R Tutorial

Find the files in this tutorial on our GitHub!

R is a system for statistical computation and graphics. It consists of a language plus a run-time environment with graphics, a debugger, access to certain system functions, and the ability to run programs stored in script files. Some of R’s main features include:

an effective data handling and storage facility,

a suite of operators for calculations on arrays, in particular matrices

a large, coherent, integrated collection of intermediate tools for data analysis,

graphical facilities for data analysis and display either on-screen or on hardcopy, and

a well-developed, simple and effective programming language which includes conditionals, loops, user-defined recursive functions and input and output facilities.
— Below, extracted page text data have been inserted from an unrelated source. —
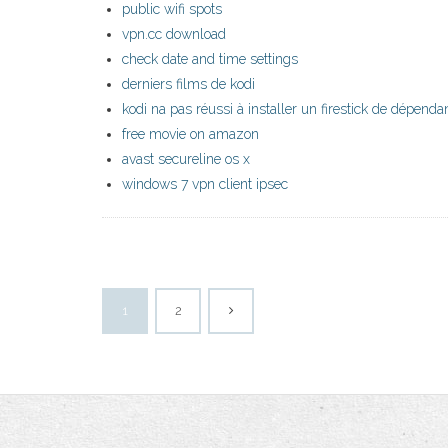
public wifi spots
vpn.cc download
check date and time settings
derniers films de kodi
kodi na pas réussi à installer un firestick de dépenda
free movie on amazon
avast secureline os x
windows 7 vpn client ipsec
1
2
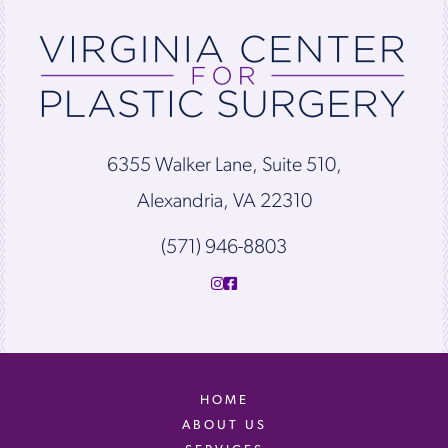
6355 Walker Lane, Suite 510,
Alexandria, VA 22310
(571) 946-8803
HOME
ABOUT US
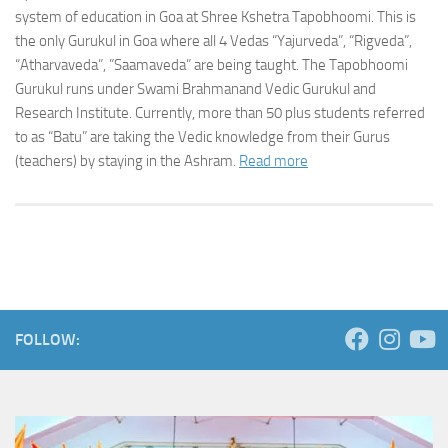
system of education in Goa at Shree Kshetra Tapobhoomi. This is
the only Gurukul in Goa where all 4 Vedas “Yajurveda”, “Rigveda”,
“Atharvaveda”, ”Saamaveda” are being taught. The Tapobhoomi
Gurukul runs under Swami Brahmanand Vedic Gurukul and
Research Institute. Currently, more than 50 plus students referred
to as “Batu” are taking the Vedic knowledge from their Gurus
(teachers) by staying in the Ashram.
Read more
FOLLOW:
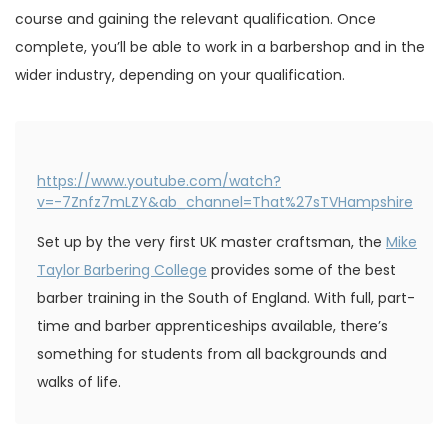
course and gaining the relevant qualification. Once
complete, you’ll be able to work in a barbershop and in the
wider industry, depending on your qualification.
https://www.youtube.com/watch?
v=-7Znfz7mLZY&ab_channel=That%27sTVHampshire
Set up by the very first UK master craftsman, the
Mike
Taylor Barbering College
provides some of the best
barber training in the South of England. With full, part-
time and barber apprenticeships available, there’s
something for students from all backgrounds and
walks of life.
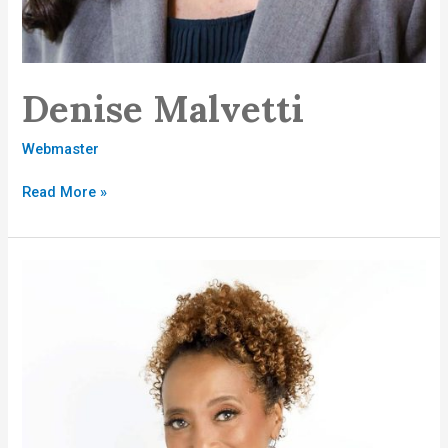
Denise Malvetti
Webmaster
Read More »
Gayle
Guest-
Brown,
MBA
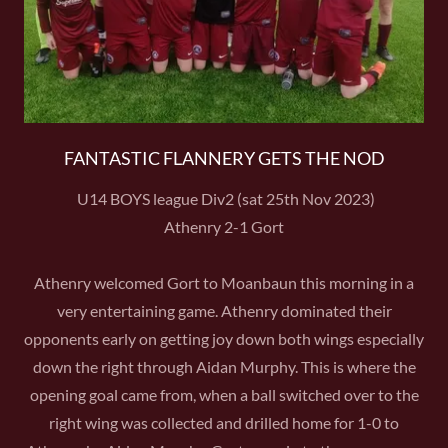
FANTASTIC FLANNERY GETS THE NOD
U14 BOYS league Div2 (sat 25th Nov 2023)
Athenry 2-1 Gort
Athenry welcomed Gort to Moanbaun this morning in a
very entertaining game. Athenry dominated their
opponents early on getting joy down both wings especially
down the right through Aidan Murphy. This is where the
opening goal came from, when a ball switched over to the
right wing was collected and drilled home for 1-0 to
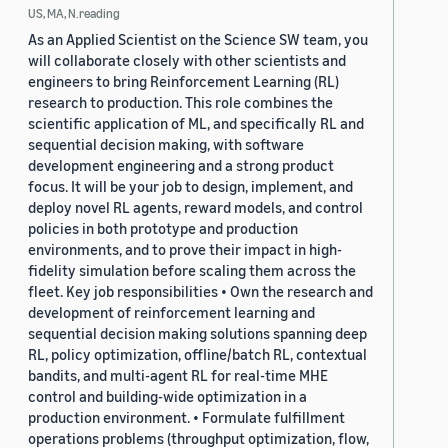
US, MA, N.reading
As an Applied Scientist on the Science SW team, you
will collaborate closely with other scientists and
engineers to bring Reinforcement Learning (RL)
research to production. This role combines the
scientific application of ML, and specifically RL and
sequential decision making, with software
development engineering and a strong product
focus. It will be your job to design, implement, and
deploy novel RL agents, reward models, and control
policies in both prototype and production
environments, and to prove their impact in high-
fidelity simulation before scaling them across the
fleet. Key job responsibilities • Own the research and
development of reinforcement learning and
sequential decision making solutions spanning deep
RL, policy optimization, offline/batch RL, contextual
bandits, and multi-agent RL for real-time MHE
control and building-wide optimization in a
production environment. • Formulate fulfillment
operations problems (throughput optimization, flow,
Documentation for R can be found on its official website. Currently, versions 3.4.1 and 3.5.0 of R are available on the cluster.

Basics

After loading the R module, R can be launched through the command line by simply typing R.

R Virtual Environment

To use R through the command line, you must first initialize a R virtual environment. Virtual environments are isolated environments for projects, so that each project can have its own dependencies and packages installed, regardless of what dependencies every other project has. To create the virtual environment, run the following commands:


module load python3/anaconda/5.2.0
conda create -n r-environment r-essentials r-base
source activate r-environment
export R_LIBS_USER=/home/$USER/.conda/envs/r-environment/lib/R/library/

Once the virtual environment is created, it can be launched at any time by ensuring that the python3 module is loaded, using the command

module load python3/anaconda/5.2.0

and then launching the environment by using

source activate r-environment

Next, you can install any packages you need inside this environment. These packages will only be available within this environment. Packages can be installed with the install.packages() function in R. For example, to load the ggplot2 package, which is an R system for creating graphics, use the command

install.packages("ggplot2")

To exit the R virtual environment, use the command

source deactivate

Running R through a job script

1. Ensure that you have a virtual environment created, following the steps described above.

2. Create a R script. This repository provides a simple script, test.r, which demonstrates some of R's basic features.

test.r


print("Starting tests.")

x <- 1:10 # initializes x as values from 1 to 10
print(x) # print x

y <- sample(1:100, 10, replace=T) # generate 10 random numbers from 1 to 100
print(y) # print y

mean(x) # find mean of x

print(x*y) # print product of x and y

a <- c(2, 4, 6, 8, 10, 12) # a is a vector
b <- a[a>4] # b is the vector of all indices in a greater than 4
print(a)
print(b)

3. Prepare the submission script, which is the script that is submitted to the Slurm scheduler as a job in order to run the R script. This repository provides the script job.sh as an example.

job.sh


#!/bin/sh

#SBATCH --job-name=r_test
#SBATCH -o r_out%j.out
#SBATCH -e r_err%j.err
#SBATCH -N 1
#SBATCH --tasks-per-node=1

echo -e '\n submitted R job'
echo 'hostname'
hostname

# loads python module
module load python3/anaconda/5.2.0

# activates R virtual environment
source activate r-environment

# runs R program
R < test.r --no-save

# exit the virtual environment
source deactivate

4. Submit the job using: sbatch job.sh

5. Examine the results.